- **Given exercise**
Copy out every line of the items that follow, word for word.

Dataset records
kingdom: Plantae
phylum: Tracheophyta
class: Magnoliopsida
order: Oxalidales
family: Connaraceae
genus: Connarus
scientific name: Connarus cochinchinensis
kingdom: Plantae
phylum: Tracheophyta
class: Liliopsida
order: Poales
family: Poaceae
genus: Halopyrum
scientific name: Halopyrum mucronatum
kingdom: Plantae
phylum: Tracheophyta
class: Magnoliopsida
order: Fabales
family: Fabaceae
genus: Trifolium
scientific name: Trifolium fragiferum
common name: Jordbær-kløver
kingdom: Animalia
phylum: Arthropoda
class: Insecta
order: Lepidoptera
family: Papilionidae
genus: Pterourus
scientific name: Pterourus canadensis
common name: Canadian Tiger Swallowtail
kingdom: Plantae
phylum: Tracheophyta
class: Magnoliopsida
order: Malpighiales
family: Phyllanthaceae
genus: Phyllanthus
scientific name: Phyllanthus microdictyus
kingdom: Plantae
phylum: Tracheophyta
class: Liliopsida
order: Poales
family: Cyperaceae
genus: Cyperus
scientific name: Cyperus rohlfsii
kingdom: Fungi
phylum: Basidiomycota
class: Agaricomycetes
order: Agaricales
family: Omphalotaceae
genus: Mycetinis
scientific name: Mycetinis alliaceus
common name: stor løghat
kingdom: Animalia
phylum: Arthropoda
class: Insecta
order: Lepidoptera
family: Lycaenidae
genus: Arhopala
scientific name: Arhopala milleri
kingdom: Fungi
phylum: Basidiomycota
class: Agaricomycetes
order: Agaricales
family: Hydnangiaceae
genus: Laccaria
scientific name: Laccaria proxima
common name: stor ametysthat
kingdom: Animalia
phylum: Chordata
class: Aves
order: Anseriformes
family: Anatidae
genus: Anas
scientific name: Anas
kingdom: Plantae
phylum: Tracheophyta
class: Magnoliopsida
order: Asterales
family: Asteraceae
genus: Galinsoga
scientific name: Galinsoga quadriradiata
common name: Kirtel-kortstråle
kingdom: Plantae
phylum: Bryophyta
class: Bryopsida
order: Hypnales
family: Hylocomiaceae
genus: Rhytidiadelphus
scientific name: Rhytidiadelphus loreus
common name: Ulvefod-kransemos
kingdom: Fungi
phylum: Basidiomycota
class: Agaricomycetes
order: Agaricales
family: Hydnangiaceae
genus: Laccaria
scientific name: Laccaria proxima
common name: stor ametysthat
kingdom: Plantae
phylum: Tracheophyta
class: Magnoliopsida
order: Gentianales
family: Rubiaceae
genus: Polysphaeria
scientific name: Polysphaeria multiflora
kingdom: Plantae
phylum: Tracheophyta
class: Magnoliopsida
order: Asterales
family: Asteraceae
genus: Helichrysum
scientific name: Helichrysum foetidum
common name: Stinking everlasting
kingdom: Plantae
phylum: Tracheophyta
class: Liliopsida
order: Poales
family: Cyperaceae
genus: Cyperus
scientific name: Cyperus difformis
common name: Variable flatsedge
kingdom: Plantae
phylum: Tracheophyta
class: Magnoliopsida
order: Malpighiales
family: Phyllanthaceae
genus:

- **Response to the task**
kingdom: Plantae
phylum: Tracheophyta
class: Magnoliopsida
order: Oxalidales
family: Connaraceae
genus: Connarus
scientific name: Connarus cochinchinensis
kingdom: Plantae
phylum: Tracheophyta
class: Liliopsida
order: Poales
family: Poaceae
genus: Halopyrum
scientific name: Halopyrum mucronatum
kingdom: Plantae
phylum: Tracheophyta
class: Magnoliopsida
order: Fabales
family: Fabaceae
genus: Trifolium
scientific name: Trifolium fragiferum
common name: Jordbær-kløver
kingdom: Animalia
phylum: Arthropoda
class: Insecta
order: Lepidoptera
family: Papilionidae
genus: Pterourus
scientific name: Pterourus canadensis
common name: Canadian Tiger Swallowtail
kingdom: Plantae
phylum: Tracheophyta
class: Magnoliopsida
order: Malpighiales
family: Phyllanthaceae
genus: Phyllanthus
scientific name: Phyllanthus microdictyus
kingdom: Plantae
phylum: Tracheophyta
class: Liliopsida
order: Poales
family: Cyperaceae
genus: Cyperus
scientific name: Cyperus rohlfsii
kingdom: Fungi
phylum: Basidiomycota
class: Agaricomycetes
order: Agaricales
family: Omphalotaceae
genus: Mycetinis
scientific name: Mycetinis alliaceus
common name: stor løghat
kingdom: Animalia
phylum: Arthropoda
class: Insecta
order: Lepidoptera
family: Lycaenidae
genus: Arhopala
scientific name: Arhopala milleri
kingdom: Fungi
phylum: Basidiomycota
class: Agaricomycetes
order: Agaricales
family: Hydnangiaceae
genus: Laccaria
scientific name: Laccaria proxima
common name: stor ametysthat
kingdom: Animalia
phylum: Chordata
class: Aves
order: Anseriformes
family: Anatidae
genus: Anas
scientific name: Anas
kingdom: Plantae
phylum: Tracheophyta
class: Magnoliopsida
order: Asterales
family: Asteraceae
genus: Galinsoga
scientific name: Galinsoga quadriradiata
common name: Kirtel-kortstråle
kingdom: Plantae
phylum: Bryophyta
class: Bryopsida
order: Hypnales
family: Hylocomiaceae
genus: Rhytidiadelphus
scientific name: Rhytidiadelphus loreus
common name: Ulvefod-kransemos
kingdom: Fungi
phylum: Basidiomycota
class: Agaricomycetes
order: Agaricales
family: Hydnangiaceae
genus: Laccaria
scientific name: Laccaria proxima
common name: stor ametysthat
kingdom: Plantae
phylum: Tracheophyta
class: Magnoliopsida
order: Gentianales
family: Rubiaceae
genus: Polysphaeria
scientific name: Polysphaeria multiflora
kingdom: Plantae
phylum: Tracheophyta
class: Magnoliopsida
order: Asterales
family: Asteraceae
genus: Helichrysum
scientific name: Helichrysum foetidum
common name: Stinking everlasting
kingdom: Plantae
phylum: Tracheophyta
class: Liliopsida
order: Poales
family: Cyperaceae
genus: Cyperus
scientific name: Cyperus difformis
common name: Variable flatsedge
kingdom: Plantae
phylum: Tracheophyta
class: Magnoliopsida
order: Malpighiales
family: Phyllanthaceae
genus:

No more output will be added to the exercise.